[Stored data entries]
== Segment start ==

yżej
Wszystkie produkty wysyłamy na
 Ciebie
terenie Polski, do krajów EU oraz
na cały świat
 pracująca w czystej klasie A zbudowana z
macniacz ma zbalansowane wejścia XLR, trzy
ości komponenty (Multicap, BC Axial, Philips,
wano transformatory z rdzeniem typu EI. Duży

== Segment end ==

**To do**
Please set down each of the entries above exactly as given.

**Answer section**
yżej
Wszystkie produkty wysyłamy na
 Ciebie
terenie Polski, do krajów EU oraz
na cały świat
 pracująca w czystej klasie A zbudowana z
macniacz ma zbalansowane wejścia XLR, trzy
ości komponenty (Multicap, BC Axial, Philips,
wano transformatory z rdzeniem typu EI. Duży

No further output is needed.